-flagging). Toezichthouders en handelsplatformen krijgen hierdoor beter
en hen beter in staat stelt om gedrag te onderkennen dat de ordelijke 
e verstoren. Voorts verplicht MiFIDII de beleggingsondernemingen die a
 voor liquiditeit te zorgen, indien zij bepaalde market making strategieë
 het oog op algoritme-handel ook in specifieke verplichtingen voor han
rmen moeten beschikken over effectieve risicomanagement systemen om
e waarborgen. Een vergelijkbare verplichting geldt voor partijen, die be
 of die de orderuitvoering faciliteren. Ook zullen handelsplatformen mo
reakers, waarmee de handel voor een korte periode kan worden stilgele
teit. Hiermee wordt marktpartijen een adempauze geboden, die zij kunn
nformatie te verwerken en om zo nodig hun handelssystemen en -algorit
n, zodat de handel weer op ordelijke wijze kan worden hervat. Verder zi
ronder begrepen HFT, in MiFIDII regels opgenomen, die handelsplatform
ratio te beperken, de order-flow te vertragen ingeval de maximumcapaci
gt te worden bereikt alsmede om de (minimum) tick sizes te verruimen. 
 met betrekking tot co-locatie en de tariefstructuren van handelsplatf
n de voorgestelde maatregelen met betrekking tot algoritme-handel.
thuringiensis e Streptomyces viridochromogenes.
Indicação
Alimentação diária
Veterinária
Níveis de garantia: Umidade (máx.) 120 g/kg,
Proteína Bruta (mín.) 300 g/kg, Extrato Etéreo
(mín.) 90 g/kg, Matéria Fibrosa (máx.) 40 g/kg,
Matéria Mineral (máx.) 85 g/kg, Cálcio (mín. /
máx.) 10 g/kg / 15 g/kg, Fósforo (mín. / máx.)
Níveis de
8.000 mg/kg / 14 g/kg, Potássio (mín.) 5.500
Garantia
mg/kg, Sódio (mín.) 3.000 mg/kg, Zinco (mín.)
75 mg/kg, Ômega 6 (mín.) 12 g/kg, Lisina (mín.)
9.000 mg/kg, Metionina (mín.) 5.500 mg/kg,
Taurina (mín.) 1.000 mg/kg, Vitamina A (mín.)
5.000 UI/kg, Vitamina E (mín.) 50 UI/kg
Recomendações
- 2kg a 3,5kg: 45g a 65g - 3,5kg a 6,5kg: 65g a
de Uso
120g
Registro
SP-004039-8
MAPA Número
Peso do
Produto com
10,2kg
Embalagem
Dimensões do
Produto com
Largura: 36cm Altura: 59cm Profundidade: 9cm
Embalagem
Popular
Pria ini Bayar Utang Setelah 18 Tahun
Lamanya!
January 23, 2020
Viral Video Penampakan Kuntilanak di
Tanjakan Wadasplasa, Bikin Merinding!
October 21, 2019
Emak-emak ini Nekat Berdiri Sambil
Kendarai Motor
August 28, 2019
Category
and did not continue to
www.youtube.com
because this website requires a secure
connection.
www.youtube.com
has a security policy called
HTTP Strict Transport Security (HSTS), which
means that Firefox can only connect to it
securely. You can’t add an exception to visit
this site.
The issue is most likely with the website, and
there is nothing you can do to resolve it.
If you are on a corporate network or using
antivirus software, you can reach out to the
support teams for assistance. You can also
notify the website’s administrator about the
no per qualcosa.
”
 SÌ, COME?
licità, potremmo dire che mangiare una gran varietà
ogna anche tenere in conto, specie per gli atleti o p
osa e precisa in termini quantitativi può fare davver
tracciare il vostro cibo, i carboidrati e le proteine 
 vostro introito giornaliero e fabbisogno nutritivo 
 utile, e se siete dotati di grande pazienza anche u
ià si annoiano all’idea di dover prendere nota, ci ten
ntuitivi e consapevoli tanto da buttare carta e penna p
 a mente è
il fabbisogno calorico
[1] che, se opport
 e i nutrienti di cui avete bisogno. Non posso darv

--

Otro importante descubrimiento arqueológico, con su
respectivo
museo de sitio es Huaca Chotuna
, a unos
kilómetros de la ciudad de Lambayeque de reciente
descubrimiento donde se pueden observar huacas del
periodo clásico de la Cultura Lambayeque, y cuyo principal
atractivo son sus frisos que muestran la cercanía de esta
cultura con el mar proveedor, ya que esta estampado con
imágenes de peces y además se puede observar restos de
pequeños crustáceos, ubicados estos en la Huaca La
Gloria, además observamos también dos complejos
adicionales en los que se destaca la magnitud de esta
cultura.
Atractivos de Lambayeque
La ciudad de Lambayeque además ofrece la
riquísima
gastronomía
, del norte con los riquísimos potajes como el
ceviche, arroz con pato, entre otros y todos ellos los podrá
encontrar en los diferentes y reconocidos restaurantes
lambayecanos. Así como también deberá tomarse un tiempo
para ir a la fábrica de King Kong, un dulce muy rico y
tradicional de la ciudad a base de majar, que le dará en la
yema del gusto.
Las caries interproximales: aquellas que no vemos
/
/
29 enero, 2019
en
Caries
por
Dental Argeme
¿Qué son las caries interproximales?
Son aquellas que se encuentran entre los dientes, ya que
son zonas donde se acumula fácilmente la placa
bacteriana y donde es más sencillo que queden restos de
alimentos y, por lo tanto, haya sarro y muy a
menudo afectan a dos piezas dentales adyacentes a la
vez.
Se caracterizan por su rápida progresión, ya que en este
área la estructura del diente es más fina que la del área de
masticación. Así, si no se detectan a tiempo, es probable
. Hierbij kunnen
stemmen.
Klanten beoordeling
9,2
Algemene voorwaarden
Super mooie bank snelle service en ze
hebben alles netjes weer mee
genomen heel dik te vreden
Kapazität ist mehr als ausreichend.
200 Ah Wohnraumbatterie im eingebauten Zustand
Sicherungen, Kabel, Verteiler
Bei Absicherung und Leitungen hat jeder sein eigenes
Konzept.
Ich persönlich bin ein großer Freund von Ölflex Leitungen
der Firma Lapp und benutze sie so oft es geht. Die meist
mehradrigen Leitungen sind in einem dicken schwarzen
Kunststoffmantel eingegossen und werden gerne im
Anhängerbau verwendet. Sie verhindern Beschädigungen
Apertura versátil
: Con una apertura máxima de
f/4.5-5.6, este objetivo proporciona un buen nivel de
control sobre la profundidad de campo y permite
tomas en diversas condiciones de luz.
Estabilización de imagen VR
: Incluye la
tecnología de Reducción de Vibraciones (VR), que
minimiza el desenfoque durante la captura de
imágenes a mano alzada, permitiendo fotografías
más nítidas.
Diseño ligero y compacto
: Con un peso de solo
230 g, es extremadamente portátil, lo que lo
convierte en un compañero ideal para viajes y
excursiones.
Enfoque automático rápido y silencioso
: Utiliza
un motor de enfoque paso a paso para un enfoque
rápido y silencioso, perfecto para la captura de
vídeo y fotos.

--

DESCRIPTION OF THE TASK »
Out of the data above, set down the lines from the one with "área la estructura" to the one with "Enfoque automático rápido y silencioso", both included, exactly as written and with no additions.

OUTPUT FOR THIS EXERCISE »
área la estructura del diente es más fina que la del área de
masticación. Así, si no se detectan a tiempo, es probable
. Hierbij kunnen
stemmen.
Klanten beoordeling
9,2
Algemene voorwaarden
Super mooie bank snelle service en ze
hebben alles netjes weer mee
genomen heel dik te vreden
Kapazität ist mehr als ausreichend.
200 Ah Wohnraumbatterie im eingebauten Zustand
Sicherungen, Kabel, Verteiler
Bei Absicherung und Leitungen hat jeder sein eigenes
Konzept.
Ich persönlich bin ein großer Freund von Ölflex Leitungen
der Firma Lapp und benutze sie so oft es geht. Die meist
mehradrigen Leitungen sind in einem dicken schwarzen
Kunststoffmantel eingegossen und werden gerne im
Anhängerbau verwendet. Sie verhindern Beschädigungen
Apertura versátil
: Con una apertura máxima de
f/4.5-5.6, este objetivo proporciona un buen nivel de
control sobre la profundidad de campo y permite
tomas en diversas condiciones de luz.
Estabilización de imagen VR
: Incluye la
tecnología de Reducción de Vibraciones (VR), que
minimiza el desenfoque durante la captura de
imágenes a mano alzada, permitiendo fotografías
más nítidas.
Diseño ligero y compacto
: Con un peso de solo
230 g, es extremadamente portátil, lo que lo
convierte en un compañero ideal para viajes y
excursiones.
Enfoque automático rápido y silencioso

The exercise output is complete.